Spare Parts Inventory Control under a Fixed-Term Contract with a Long-Down Constraint

2019 
We are interested in service contracts for spare parts. We introduce a new performance measure, XLD (extreme long down), that limits the number of deliveries that are later than an agreed threshold during the contract period. We consider a single item, single location stockpoint serving multiple systems where demand is satisfied in an alternative way if the stockpoint is out of stock. Using a finite horizon Markov decision process, we derive the optimal spare parts inventory policy for meeting the contract at minimum costs. We prove that a state-dependent and time-dependent base stock policy is optimal.
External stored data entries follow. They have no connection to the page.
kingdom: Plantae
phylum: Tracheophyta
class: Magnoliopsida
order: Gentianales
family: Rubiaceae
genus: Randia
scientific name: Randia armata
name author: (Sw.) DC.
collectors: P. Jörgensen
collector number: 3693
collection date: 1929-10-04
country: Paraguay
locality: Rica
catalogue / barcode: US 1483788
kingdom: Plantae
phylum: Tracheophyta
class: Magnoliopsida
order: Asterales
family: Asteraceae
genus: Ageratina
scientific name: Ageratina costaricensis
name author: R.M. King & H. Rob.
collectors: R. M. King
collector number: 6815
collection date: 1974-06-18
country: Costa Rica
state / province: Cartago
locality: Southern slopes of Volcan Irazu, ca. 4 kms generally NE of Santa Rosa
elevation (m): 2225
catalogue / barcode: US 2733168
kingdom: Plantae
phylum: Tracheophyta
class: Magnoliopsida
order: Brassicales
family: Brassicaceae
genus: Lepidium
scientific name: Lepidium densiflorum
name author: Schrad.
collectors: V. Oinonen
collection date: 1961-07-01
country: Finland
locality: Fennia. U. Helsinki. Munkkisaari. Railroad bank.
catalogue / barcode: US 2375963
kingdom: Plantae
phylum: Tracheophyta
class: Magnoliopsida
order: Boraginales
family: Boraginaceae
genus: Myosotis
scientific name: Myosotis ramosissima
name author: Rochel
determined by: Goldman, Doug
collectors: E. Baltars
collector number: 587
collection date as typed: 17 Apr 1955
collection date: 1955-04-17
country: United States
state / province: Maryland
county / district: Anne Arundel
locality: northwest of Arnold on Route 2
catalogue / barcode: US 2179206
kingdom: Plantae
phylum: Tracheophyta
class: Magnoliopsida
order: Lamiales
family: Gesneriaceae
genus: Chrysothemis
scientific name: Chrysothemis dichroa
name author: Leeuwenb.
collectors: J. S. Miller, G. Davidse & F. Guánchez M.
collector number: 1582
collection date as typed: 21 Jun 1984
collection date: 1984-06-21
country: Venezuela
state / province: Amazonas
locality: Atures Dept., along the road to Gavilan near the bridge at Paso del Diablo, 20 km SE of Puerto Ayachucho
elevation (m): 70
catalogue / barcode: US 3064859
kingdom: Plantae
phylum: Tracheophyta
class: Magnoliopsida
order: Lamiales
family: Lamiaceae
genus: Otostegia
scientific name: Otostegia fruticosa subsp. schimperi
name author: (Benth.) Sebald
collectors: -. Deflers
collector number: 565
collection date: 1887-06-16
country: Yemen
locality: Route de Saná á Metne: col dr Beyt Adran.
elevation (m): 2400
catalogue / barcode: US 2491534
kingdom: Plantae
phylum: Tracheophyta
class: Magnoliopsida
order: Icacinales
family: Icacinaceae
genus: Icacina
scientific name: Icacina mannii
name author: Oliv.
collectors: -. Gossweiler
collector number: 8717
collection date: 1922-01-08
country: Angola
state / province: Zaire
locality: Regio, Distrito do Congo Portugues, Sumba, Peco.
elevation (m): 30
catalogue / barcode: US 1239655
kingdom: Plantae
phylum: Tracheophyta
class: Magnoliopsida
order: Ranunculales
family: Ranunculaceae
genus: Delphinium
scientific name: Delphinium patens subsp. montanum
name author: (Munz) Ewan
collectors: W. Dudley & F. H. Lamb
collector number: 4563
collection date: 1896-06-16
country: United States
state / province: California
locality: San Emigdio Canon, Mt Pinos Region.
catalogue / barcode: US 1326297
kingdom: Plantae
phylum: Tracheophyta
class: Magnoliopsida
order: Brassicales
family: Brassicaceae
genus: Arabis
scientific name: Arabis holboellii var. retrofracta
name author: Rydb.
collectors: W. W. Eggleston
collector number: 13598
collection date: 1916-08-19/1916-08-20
We also prove that the optimal base stock level is non-increasing in the number of allowed extreme long downs in the remaining contract period and that the optimal base stock level decreases at most by one unit per step. We formulate three heuristics for our finite horizon problem. These heuristics are a translation of heuristics commonly used for other service measures than the XLD measure. We assess their performance in comparison to the optimal policy. The results of our numerical study show that Heuristic 3, a myopic heuristic, is the best performing with an average optimality gap of 4.5% and an optimality gap lower than 5% in 81% of the instances. The maximum optimality gap is very high for all three heuristics, showing that important savings can be made by taking into account the actual contract performance and the remaining contract duration in stocking decisions.